**What the task asks:** In the data below, begin at the line with "X173625000Y-104000000D03*" and stop after the line with "always @(posedge CLK or posedge rst)"; output those lines exactly and no pictures.

┄┄┄┄┄┄

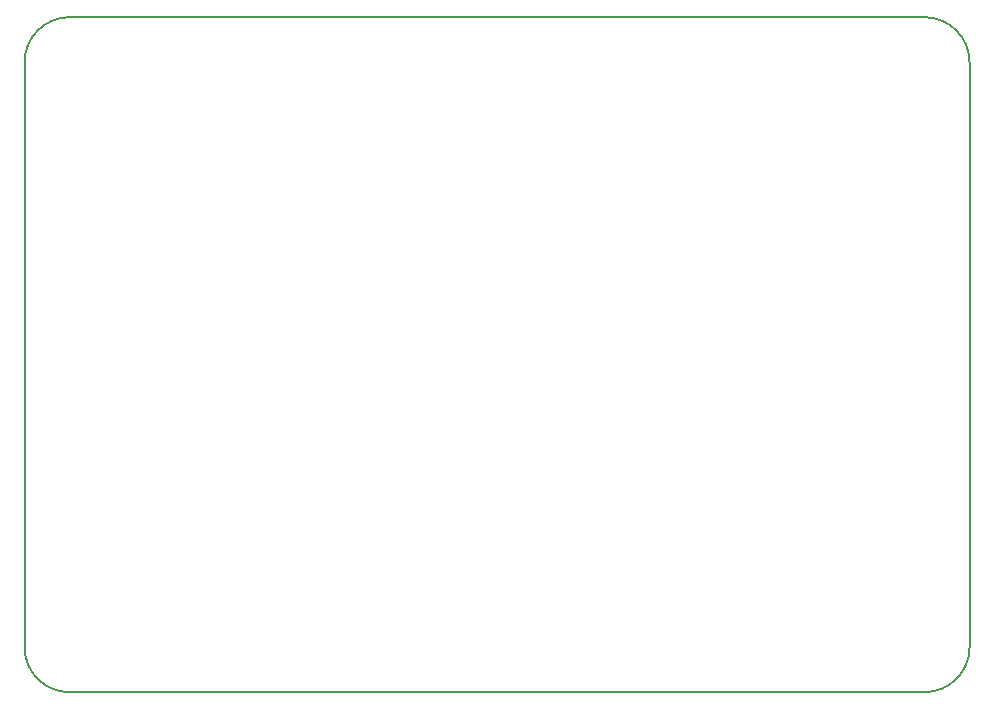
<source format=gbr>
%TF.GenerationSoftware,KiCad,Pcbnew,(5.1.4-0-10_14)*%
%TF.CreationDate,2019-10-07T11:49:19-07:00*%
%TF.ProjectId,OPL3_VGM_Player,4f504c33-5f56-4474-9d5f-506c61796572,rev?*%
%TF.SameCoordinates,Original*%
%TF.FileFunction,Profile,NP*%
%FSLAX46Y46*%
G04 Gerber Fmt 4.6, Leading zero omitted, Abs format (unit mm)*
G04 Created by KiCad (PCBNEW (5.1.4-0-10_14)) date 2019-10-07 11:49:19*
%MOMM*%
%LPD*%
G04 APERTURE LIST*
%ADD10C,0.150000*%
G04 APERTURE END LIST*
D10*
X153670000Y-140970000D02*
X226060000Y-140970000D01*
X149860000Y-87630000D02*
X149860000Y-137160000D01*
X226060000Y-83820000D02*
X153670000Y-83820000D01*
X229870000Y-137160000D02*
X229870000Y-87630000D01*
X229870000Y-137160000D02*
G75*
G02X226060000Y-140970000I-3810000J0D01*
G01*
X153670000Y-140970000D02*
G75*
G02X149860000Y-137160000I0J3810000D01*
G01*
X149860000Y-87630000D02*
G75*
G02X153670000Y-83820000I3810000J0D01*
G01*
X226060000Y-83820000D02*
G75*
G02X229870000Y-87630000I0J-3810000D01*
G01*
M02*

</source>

┄┄┄┄┄┄

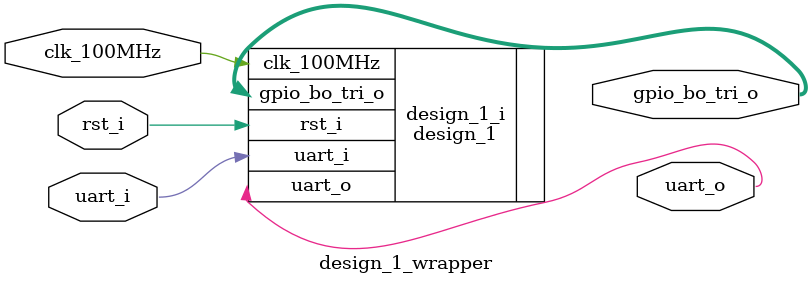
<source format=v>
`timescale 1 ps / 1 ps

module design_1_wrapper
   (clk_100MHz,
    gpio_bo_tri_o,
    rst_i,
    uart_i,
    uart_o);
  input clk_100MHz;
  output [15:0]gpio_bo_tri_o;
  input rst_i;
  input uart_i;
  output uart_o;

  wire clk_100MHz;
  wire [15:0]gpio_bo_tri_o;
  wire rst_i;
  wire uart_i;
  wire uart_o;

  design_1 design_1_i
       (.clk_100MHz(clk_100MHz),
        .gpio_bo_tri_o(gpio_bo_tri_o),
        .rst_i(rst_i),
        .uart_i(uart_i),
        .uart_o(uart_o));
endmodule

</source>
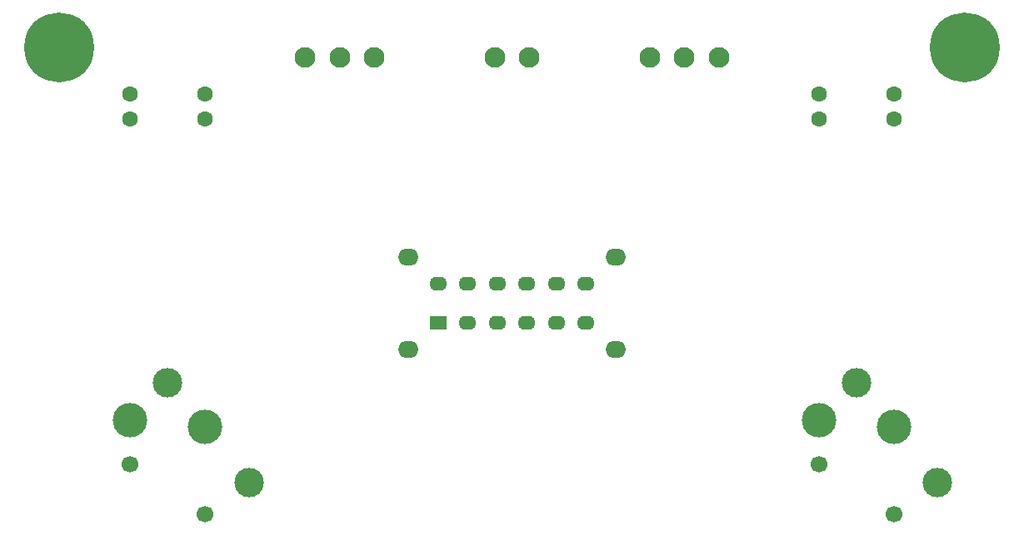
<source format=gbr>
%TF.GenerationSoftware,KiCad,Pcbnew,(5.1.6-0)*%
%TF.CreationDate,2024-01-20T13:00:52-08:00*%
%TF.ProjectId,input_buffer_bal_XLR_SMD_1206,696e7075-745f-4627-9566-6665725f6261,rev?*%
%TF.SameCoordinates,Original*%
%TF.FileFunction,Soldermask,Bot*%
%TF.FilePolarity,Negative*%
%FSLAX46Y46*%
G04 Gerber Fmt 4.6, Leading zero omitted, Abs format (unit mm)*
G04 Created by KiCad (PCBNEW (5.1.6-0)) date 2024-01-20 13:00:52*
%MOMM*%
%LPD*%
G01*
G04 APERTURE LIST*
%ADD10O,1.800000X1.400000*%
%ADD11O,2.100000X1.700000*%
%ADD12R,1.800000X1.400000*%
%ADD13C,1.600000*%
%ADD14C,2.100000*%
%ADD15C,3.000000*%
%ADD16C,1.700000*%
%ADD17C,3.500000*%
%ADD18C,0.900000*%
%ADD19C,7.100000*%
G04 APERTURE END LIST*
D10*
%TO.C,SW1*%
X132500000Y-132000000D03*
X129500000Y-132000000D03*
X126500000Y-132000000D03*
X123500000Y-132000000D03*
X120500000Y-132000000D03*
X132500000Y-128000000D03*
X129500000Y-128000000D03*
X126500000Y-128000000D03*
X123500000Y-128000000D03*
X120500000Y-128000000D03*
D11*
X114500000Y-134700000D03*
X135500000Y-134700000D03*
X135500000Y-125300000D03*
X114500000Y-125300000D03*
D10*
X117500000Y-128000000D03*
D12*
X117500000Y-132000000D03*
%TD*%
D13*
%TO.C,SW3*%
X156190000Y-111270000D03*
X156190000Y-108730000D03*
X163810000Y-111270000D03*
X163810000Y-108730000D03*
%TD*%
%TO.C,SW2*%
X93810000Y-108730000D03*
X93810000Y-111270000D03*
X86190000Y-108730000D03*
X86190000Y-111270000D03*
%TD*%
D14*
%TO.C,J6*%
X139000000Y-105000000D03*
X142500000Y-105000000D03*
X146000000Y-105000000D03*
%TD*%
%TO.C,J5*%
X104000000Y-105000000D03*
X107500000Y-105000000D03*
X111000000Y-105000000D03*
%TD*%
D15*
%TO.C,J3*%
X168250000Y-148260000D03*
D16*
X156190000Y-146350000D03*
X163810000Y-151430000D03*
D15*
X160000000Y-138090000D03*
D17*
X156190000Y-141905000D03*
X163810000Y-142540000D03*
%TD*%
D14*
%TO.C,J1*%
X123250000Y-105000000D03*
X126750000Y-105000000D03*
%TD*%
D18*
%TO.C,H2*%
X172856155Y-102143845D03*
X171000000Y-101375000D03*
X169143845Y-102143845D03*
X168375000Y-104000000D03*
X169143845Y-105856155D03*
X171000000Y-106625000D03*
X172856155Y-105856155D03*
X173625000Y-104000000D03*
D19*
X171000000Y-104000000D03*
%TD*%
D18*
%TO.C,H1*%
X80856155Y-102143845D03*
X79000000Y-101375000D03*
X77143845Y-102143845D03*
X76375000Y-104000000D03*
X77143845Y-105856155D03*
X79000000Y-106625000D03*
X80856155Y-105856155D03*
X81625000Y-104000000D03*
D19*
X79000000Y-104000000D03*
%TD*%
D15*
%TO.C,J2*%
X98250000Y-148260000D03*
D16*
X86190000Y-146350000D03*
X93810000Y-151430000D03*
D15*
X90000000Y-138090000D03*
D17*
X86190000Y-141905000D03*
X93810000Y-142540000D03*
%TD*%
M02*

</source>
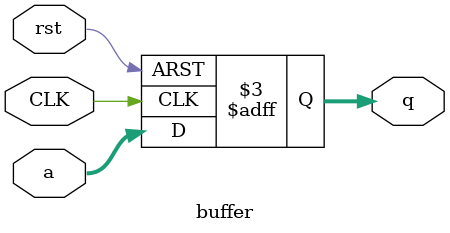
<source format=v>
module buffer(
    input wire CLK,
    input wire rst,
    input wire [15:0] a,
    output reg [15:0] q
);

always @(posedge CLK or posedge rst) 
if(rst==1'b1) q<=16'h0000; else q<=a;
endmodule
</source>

┄┄┄┄┄┄

**Answer section:**
X173625000Y-104000000D03*
D19*
X171000000Y-104000000D03*
%TD*%
D18*
%TO.C,H1*%
X80856155Y-102143845D03*
X79000000Y-101375000D03*
X77143845Y-102143845D03*
X76375000Y-104000000D03*
X77143845Y-105856155D03*
X79000000Y-106625000D03*
X80856155Y-105856155D03*
X81625000Y-104000000D03*
D19*
X79000000Y-104000000D03*
%TD*%
D15*
%TO.C,J2*%
X98250000Y-148260000D03*
D16*
X86190000Y-146350000D03*
X93810000Y-151430000D03*
D15*
X90000000Y-138090000D03*
D17*
X86190000Y-141905000D03*
X93810000Y-142540000D03*
%TD*%
M02*

</source>
<source format=v>
module buffer(
    input wire CLK,
    input wire rst,
    input wire [15:0] a,
    output reg [15:0] q
);

always @(posedge CLK or posedge rst) 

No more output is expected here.